Prior to starting any therapeutic relationship I will review confidentiality with my clients.
The law protects the relationship between a client and a psychotherapist, and information cannot be disclosed without written permission.
Exceptions include:
- Suspected child abuse or dependent adult or elder abuse, for which I am required by law to report this to the appropriate authorities immediately
- If a client is threatening serious bodily harm to another person, I must notify the police and inform the intended victim
- If a client intends to harm himself or herself, I will make every effort to enlist their cooperation in ensuring their safety. If they do not cooperate, I will take further measures without their permission that are provided to me by law in order to ensure their safety
- Minors (under 18 y/o) must be accompanied to their first appointment by a parent in order to provide informed consent for services and to discuss the limitations of confidentiality for the minor, unless they are a mature minor
- If my files are subpoenaed by the court of law, I am legally obliged to surrender them
- In matters of Parenting Assessments confidentiality looks different in that I have to be able to speak freely to the Referral Source (Lawyer, Child and Family Services) and the Courts (Legal System).
Why therapy and what do you think about medication?

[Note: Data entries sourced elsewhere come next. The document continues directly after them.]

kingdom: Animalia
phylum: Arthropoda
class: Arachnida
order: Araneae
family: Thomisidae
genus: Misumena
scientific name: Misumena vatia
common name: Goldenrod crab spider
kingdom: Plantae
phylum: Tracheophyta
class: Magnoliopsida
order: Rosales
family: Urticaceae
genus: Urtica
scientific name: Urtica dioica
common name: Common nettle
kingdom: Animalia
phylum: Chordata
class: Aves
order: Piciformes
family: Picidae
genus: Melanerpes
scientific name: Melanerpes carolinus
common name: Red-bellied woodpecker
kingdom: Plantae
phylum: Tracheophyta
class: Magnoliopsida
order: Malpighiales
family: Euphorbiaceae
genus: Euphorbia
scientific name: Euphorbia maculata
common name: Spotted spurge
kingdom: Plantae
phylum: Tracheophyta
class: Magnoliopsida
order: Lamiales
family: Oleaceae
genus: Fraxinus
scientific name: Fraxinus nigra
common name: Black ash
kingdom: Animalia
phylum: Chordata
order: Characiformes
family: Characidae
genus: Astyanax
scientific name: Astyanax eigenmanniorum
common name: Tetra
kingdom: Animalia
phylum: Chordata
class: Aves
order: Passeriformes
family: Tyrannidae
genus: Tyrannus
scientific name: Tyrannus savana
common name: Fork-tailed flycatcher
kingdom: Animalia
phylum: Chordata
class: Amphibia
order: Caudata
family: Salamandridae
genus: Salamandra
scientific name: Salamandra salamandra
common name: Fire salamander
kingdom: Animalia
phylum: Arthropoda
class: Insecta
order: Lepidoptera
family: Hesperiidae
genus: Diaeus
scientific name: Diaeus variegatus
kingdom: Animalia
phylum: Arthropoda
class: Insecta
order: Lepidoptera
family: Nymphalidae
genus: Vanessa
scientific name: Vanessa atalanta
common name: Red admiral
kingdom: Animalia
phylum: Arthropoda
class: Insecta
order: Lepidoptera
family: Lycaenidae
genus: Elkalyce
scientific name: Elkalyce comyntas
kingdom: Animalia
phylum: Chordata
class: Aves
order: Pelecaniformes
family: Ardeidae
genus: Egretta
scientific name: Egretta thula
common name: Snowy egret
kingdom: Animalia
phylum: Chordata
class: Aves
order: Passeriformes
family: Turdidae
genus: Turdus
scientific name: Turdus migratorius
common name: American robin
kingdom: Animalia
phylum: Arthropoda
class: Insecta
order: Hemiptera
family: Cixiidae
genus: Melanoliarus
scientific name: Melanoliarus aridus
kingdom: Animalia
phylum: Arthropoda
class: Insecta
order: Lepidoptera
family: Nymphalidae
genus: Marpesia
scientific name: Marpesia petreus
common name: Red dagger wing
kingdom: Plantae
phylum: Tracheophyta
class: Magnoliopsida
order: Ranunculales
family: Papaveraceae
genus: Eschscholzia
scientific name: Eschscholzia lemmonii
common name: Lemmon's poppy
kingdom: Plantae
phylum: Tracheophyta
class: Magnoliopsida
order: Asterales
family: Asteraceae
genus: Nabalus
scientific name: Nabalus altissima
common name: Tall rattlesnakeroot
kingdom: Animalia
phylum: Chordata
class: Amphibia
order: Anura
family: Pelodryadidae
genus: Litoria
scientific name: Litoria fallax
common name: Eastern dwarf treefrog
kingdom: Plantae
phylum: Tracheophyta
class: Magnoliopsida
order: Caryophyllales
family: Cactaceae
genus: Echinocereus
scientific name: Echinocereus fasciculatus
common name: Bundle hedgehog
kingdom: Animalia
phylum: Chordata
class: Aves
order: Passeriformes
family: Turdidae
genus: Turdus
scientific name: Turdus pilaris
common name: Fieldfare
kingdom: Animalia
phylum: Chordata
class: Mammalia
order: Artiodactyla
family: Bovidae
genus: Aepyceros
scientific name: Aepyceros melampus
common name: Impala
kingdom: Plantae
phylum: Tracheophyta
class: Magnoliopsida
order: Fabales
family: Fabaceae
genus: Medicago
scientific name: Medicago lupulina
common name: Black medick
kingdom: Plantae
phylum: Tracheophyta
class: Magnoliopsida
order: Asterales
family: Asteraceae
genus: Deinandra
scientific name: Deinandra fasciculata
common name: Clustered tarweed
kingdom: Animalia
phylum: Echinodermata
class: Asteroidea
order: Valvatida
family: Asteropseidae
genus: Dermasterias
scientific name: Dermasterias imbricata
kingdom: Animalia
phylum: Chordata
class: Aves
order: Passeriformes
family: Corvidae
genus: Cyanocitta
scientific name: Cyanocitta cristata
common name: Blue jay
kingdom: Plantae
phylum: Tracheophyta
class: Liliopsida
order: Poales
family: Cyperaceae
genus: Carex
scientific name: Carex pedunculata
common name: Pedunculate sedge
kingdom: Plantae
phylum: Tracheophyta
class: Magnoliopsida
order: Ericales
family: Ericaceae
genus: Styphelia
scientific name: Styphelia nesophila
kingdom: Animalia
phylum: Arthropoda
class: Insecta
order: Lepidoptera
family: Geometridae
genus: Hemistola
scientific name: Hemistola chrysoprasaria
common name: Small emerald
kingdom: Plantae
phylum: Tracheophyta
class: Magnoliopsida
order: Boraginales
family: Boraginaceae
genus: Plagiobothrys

It is well established that the long-term solution to mental and emotional problems and the pain they cause cannot be solved solely by medication. Instead of treating the symptoms, therapy addresses the cause of our distress and the behavior patterns that curb our progress. It is my belief that people can best achieve sustainable growth and a greater sense of well-being with an integrative approach to wellness. Working with your medical doctor you can determine what’s best for you, and in some cases a combination of medication and therapy is the right course of action (which is evidence based). With your consent, I am happy to work collaboratively with your physician to discuss treatment planning and best outcomes.